▶ [Instructions for the task]
Return the lines below that carry the word "POLISPORTIVA".

Collected data:
↓
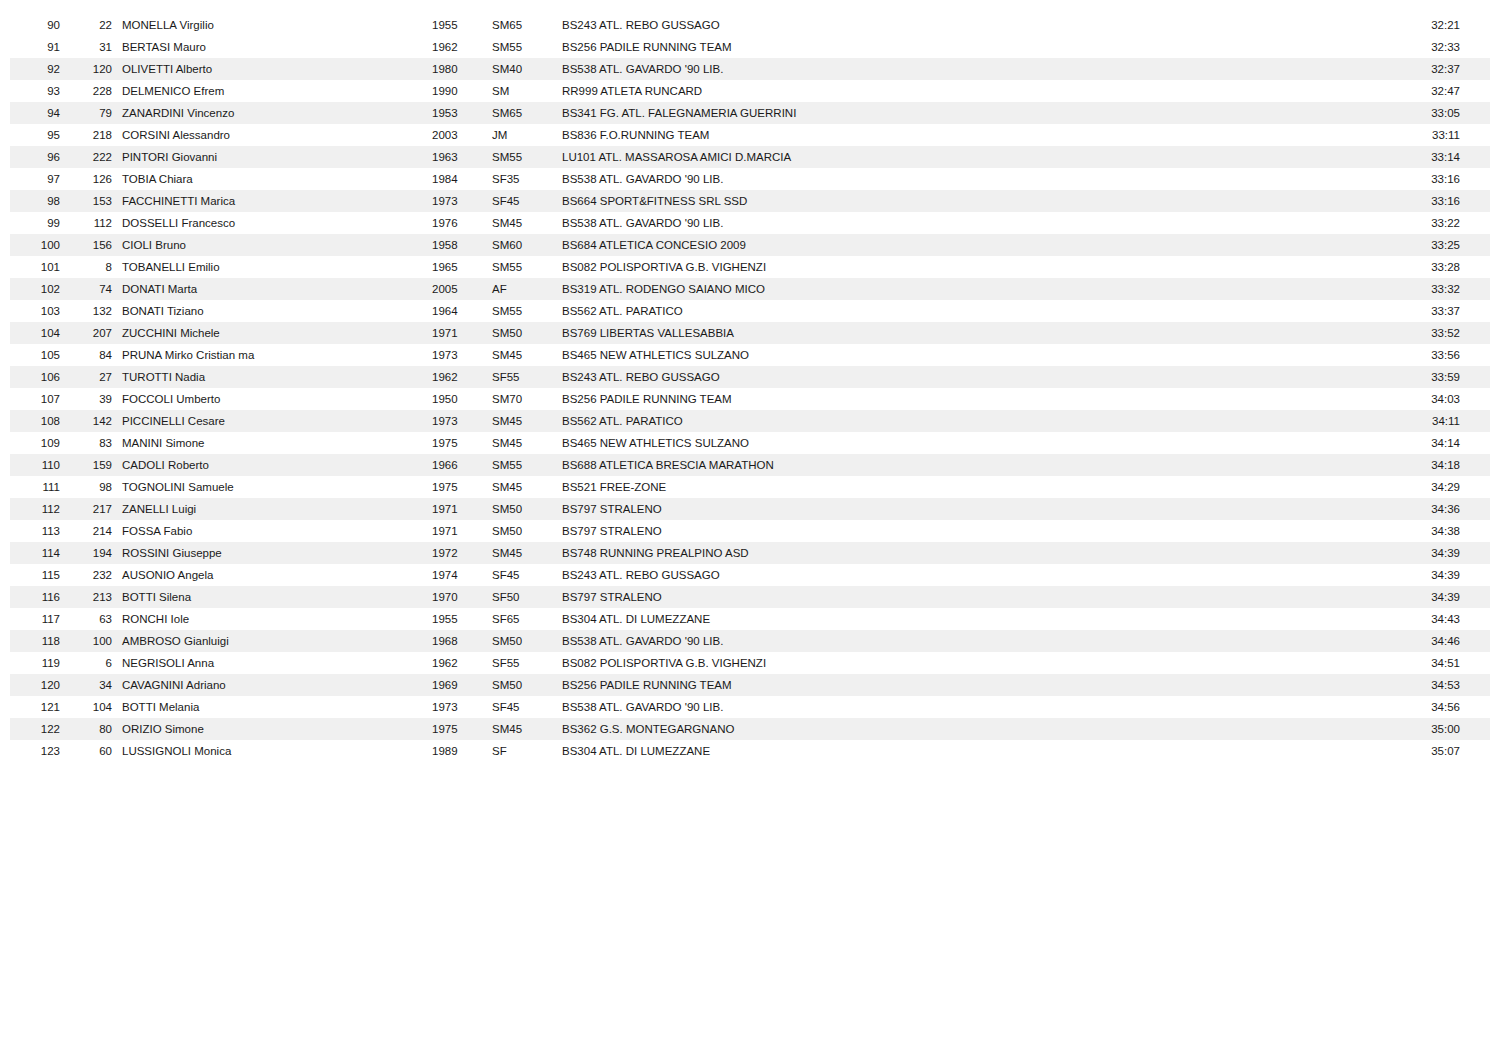| 90 | 22 | MONELLA Virgilio | 1955 | SM65 | BS243 ATL. REBO GUSSAGO | 32:21 |
| 91 | 31 | BERTASI Mauro | 1962 | SM55 | BS256 PADILE RUNNING TEAM | 32:33 |
| 92 | 120 | OLIVETTI Alberto | 1980 | SM40 | BS538 ATL. GAVARDO '90 LIB. | 32:37 |
| 93 | 228 | DELMENICO Efrem | 1990 | SM | RR999 ATLETA RUNCARD | 32:47 |
| 94 | 79 | ZANARDINI Vincenzo | 1953 | SM65 | BS341 FG. ATL. FALEGNAMERIA GUERRINI | 33:05 |
| 95 | 218 | CORSINI Alessandro | 2003 | JM | BS836 F.O.RUNNING TEAM | 33:11 |
| 96 | 222 | PINTORI Giovanni | 1963 | SM55 | LU101 ATL. MASSAROSA AMICI D.MARCIA | 33:14 |
| 97 | 126 | TOBIA Chiara | 1984 | SF35 | BS538 ATL. GAVARDO '90 LIB. | 33:16 |
| 98 | 153 | FACCHINETTI Marica | 1973 | SF45 | BS664 SPORT&FITNESS SRL SSD | 33:16 |
| 99 | 112 | DOSSELLI Francesco | 1976 | SM45 | BS538 ATL. GAVARDO '90 LIB. | 33:22 |
| 100 | 156 | CIOLI Bruno | 1958 | SM60 | BS684 ATLETICA CONCESIO 2009 | 33:25 |
| 101 | 8 | TOBANELLI Emilio | 1965 | SM55 | BS082 POLISPORTIVA G.B. VIGHENZI | 33:28 |
| 102 | 74 | DONATI Marta | 2005 | AF | BS319 ATL. RODENGO SAIANO MICO | 33:32 |
| 103 | 132 | BONATI Tiziano | 1964 | SM55 | BS562 ATL. PARATICO | 33:37 |
| 104 | 207 | ZUCCHINI Michele | 1971 | SM50 | BS769 LIBERTAS VALLESABBIA | 33:52 |
| 105 | 84 | PRUNA Mirko Cristian ma | 1973 | SM45 | BS465 NEW ATHLETICS SULZANO | 33:56 |
| 106 | 27 | TUROTTI Nadia | 1962 | SF55 | BS243 ATL. REBO GUSSAGO | 33:59 |
| 107 | 39 | FOCCOLI Umberto | 1950 | SM70 | BS256 PADILE RUNNING TEAM | 34:03 |
| 108 | 142 | PICCINELLI Cesare | 1973 | SM45 | BS562 ATL. PARATICO | 34:11 |
| 109 | 83 | MANINI Simone | 1975 | SM45 | BS465 NEW ATHLETICS SULZANO | 34:14 |
| 110 | 159 | CADOLI Roberto | 1966 | SM55 | BS688 ATLETICA BRESCIA MARATHON | 34:18 |
| 111 | 98 | TOGNOLINI Samuele | 1975 | SM45 | BS521 FREE-ZONE | 34:29 |
| 112 | 217 | ZANELLI Luigi | 1971 | SM50 | BS797 STRALENO | 34:36 |
| 113 | 214 | FOSSA Fabio | 1971 | SM50 | BS797 STRALENO | 34:38 |
| 114 | 194 | ROSSINI Giuseppe | 1972 | SM45 | BS748 RUNNING PREALPINO ASD | 34:39 |
| 115 | 232 | AUSONIO Angela | 1974 | SF45 | BS243 ATL. REBO GUSSAGO | 34:39 |
| 116 | 213 | BOTTI Silena | 1970 | SF50 | BS797 STRALENO | 34:39 |
| 117 | 63 | RONCHI Iole | 1955 | SF65 | BS304 ATL. DI LUMEZZANE | 34:43 |
| 118 | 100 | AMBROSO Gianluigi | 1968 | SM50 | BS538 ATL. GAVARDO '90 LIB. | 34:46 |
| 119 | 6 | NEGRISOLI Anna | 1962 | SF55 | BS082 POLISPORTIVA G.B. VIGHENZI | 34:51 |
| 120 | 34 | CAVAGNINI Adriano | 1969 | SM50 | BS256 PADILE RUNNING TEAM | 34:53 |
| 121 | 104 | BOTTI Melania | 1973 | SF45 | BS538 ATL. GAVARDO '90 LIB. | 34:56 |
| 122 | 80 | ORIZIO Simone | 1975 | SM45 | BS362 G.S. MONTEGARGNANO | 35:00 |
| 123 | 60 | LUSSIGNOLI Monica | 1989 | SF | BS304 ATL. DI LUMEZZANE | 35:07 |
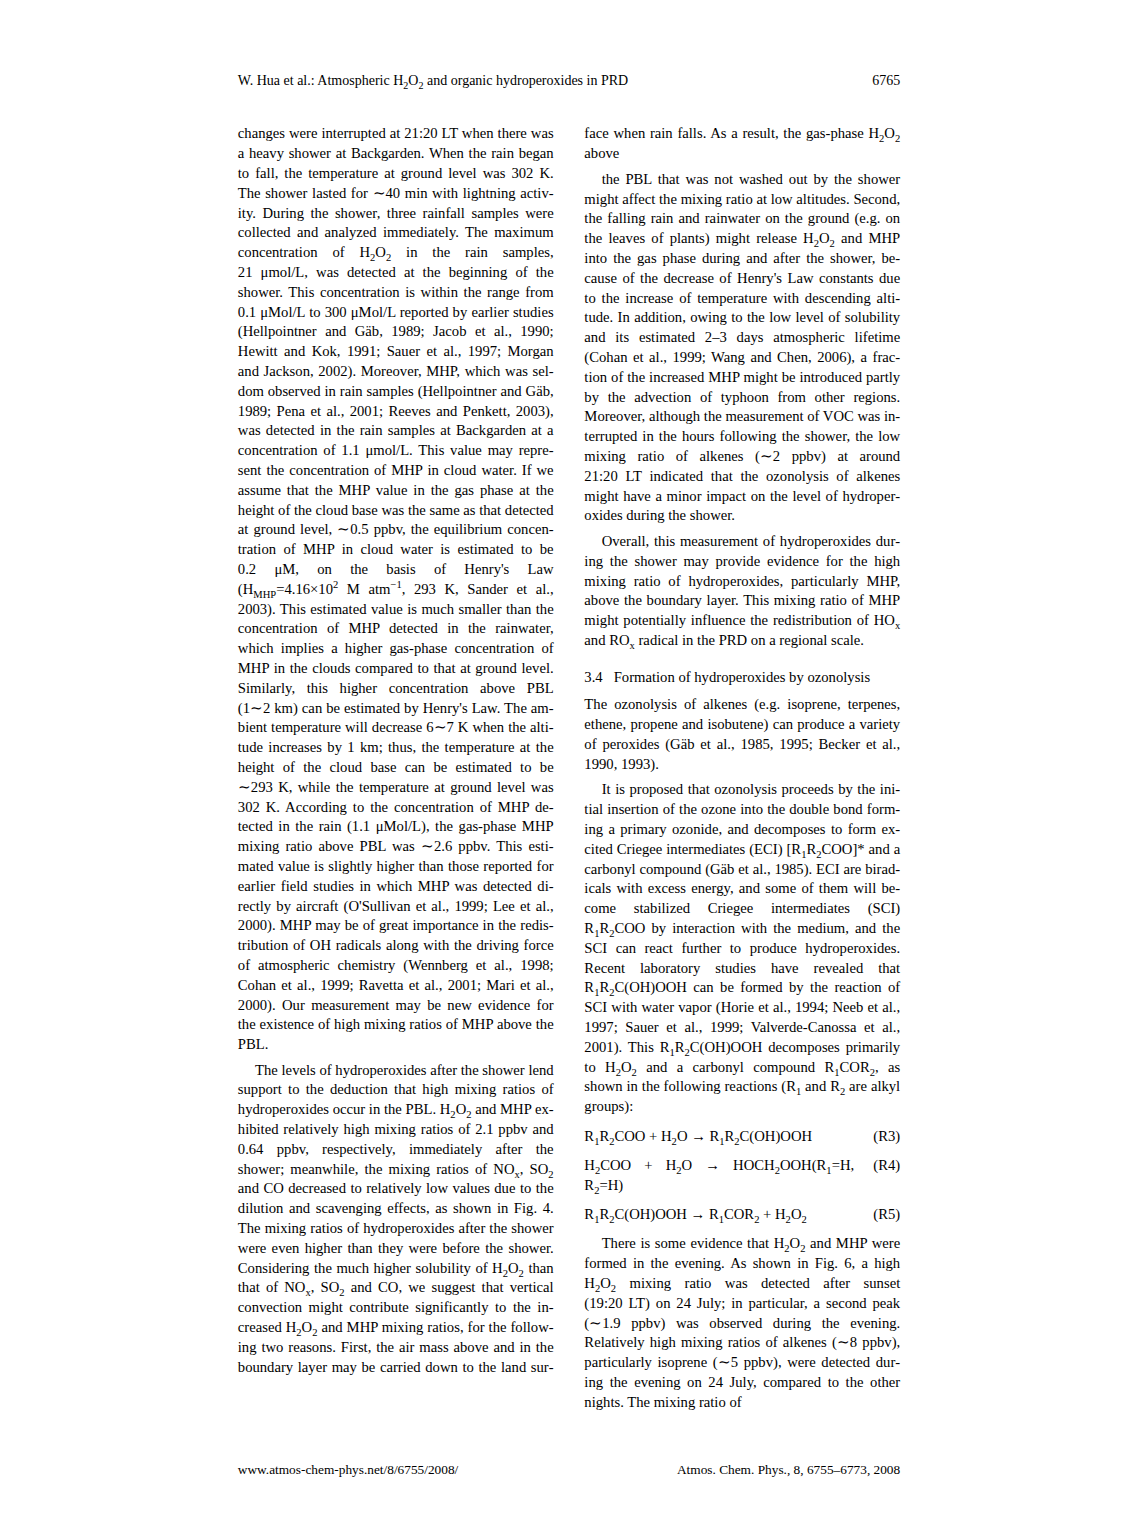W. Hua et al.: Atmospheric H2O2 and organic hydroperoxides in PRD
6765
changes were interrupted at 21:20 LT when there was a heavy shower at Backgarden. When the rain began to fall, the temperature at ground level was 302 K. The shower lasted for ∼40 min with lightning activity. During the shower, three rainfall samples were collected and analyzed immediately. The maximum concentration of H2O2 in the rain samples, 21 μmol/L, was detected at the beginning of the shower. This concentration is within the range from 0.1 μMol/L to 300 μMol/L reported by earlier studies (Hellpointner and Gäb, 1989; Jacob et al., 1990; Hewitt and Kok, 1991; Sauer et al., 1997; Morgan and Jackson, 2002). Moreover, MHP, which was seldom observed in rain samples (Hellpointner and Gäb, 1989; Pena et al., 2001; Reeves and Penkett, 2003), was detected in the rain samples at Backgarden at a concentration of 1.1 μmol/L. This value may represent the concentration of MHP in cloud water. If we assume that the MHP value in the gas phase at the height of the cloud base was the same as that detected at ground level, ∼0.5 ppbv, the equilibrium concentration of MHP in cloud water is estimated to be 0.2 μM, on the basis of Henry's Law (HMHP=4.16×102 M atm−1, 293 K, Sander et al., 2003). This estimated value is much smaller than the concentration of MHP detected in the rainwater, which implies a higher gas-phase concentration of MHP in the clouds compared to that at ground level. Similarly, this higher concentration above PBL (1∼2 km) can be estimated by Henry's Law. The ambient temperature will decrease 6∼7 K when the altitude increases by 1 km; thus, the temperature at the height of the cloud base can be estimated to be ∼293 K, while the temperature at ground level was 302 K. According to the concentration of MHP detected in the rain (1.1 μMol/L), the gas-phase MHP mixing ratio above PBL was ∼2.6 ppbv. This estimated value is slightly higher than those reported for earlier field studies in which MHP was detected directly by aircraft (O'Sullivan et al., 1999; Lee et al., 2000). MHP may be of great importance in the redistribution of OH radicals along with the driving force of atmospheric chemistry (Wennberg et al., 1998; Cohan et al., 1999; Ravetta et al., 2001; Mari et al., 2000). Our measurement may be new evidence for the existence of high mixing ratios of MHP above the PBL.
The levels of hydroperoxides after the shower lend support to the deduction that high mixing ratios of hydroperoxides occur in the PBL. H2O2 and MHP exhibited relatively high mixing ratios of 2.1 ppbv and 0.64 ppbv, respectively, immediately after the shower; meanwhile, the mixing ratios of NOx, SO2 and CO decreased to relatively low values due to the dilution and scavenging effects, as shown in Fig. 4. The mixing ratios of hydroperoxides after the shower were even higher than they were before the shower. Considering the much higher solubility of H2O2 than that of NOx, SO2 and CO, we suggest that vertical convection might contribute significantly to the increased H2O2 and MHP mixing ratios, for the following two reasons. First, the air mass above and in the boundary layer may be carried down to the land surface when rain falls. As a result, the gas-phase H2O2 above
the PBL that was not washed out by the shower might affect the mixing ratio at low altitudes. Second, the falling rain and rainwater on the ground (e.g. on the leaves of plants) might release H2O2 and MHP into the gas phase during and after the shower, because of the decrease of Henry's Law constants due to the increase of temperature with descending altitude. In addition, owing to the low level of solubility and its estimated 2–3 days atmospheric lifetime (Cohan et al., 1999; Wang and Chen, 2006), a fraction of the increased MHP might be introduced partly by the advection of typhoon from other regions. Moreover, although the measurement of VOC was interrupted in the hours following the shower, the low mixing ratio of alkenes (∼2 ppbv) at around 21:20 LT indicated that the ozonolysis of alkenes might have a minor impact on the level of hydroperoxides during the shower.
Overall, this measurement of hydroperoxides during the shower may provide evidence for the high mixing ratio of hydroperoxides, particularly MHP, above the boundary layer. This mixing ratio of MHP might potentially influence the redistribution of HOx and ROx radical in the PRD on a regional scale.
3.4 Formation of hydroperoxides by ozonolysis
The ozonolysis of alkenes (e.g. isoprene, terpenes, ethene, propene and isobutene) can produce a variety of peroxides (Gäb et al., 1985, 1995; Becker et al., 1990, 1993).
It is proposed that ozonolysis proceeds by the initial insertion of the ozone into the double bond forming a primary ozonide, and decomposes to form excited Criegee intermediates (ECI) [R1R2COO]* and a carbonyl compound (Gäb et al., 1985). ECI are biradicals with excess energy, and some of them will become stabilized Criegee intermediates (SCI) R1R2COO by interaction with the medium, and the SCI can react further to produce hydroperoxides. Recent laboratory studies have revealed that R1R2C(OH)OOH can be formed by the reaction of SCI with water vapor (Horie et al., 1994; Neeb et al., 1997; Sauer et al., 1999; Valverde-Canossa et al., 2001). This R1R2C(OH)OOH decomposes primarily to H2O2 and a carbonyl compound R1COR2, as shown in the following reactions (R1 and R2 are alkyl groups):
R1R2COO + H2O → R1R2C(OH)OOH
(R3)
H2COO + H2O → HOCH2OOH(R1=H, R2=H)
(R4)
R1R2C(OH)OOH → R1COR2 + H2O2
(R5)
There is some evidence that H2O2 and MHP were formed in the evening. As shown in Fig. 6, a high H2O2 mixing ratio was detected after sunset (19:20 LT) on 24 July; in particular, a second peak (∼1.9 ppbv) was observed during the evening. Relatively high mixing ratios of alkenes (∼8 ppbv), particularly isoprene (∼5 ppbv), were detected during the evening on 24 July, compared to the other nights. The mixing ratio of
www.atmos-chem-phys.net/8/6755/2008/
Atmos. Chem. Phys., 8, 6755–6773, 2008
↑
▶ [Output of the exercise]
| 101 | 8 | TOBANELLI Emilio | 1965 | SM55 | BS082 POLISPORTIVA G.B. VIGHENZI | 33:28 |
| 119 | 6 | NEGRISOLI Anna | 1962 | SF55 | BS082 POLISPORTIVA G.B. VIGHENZI | 34:51 |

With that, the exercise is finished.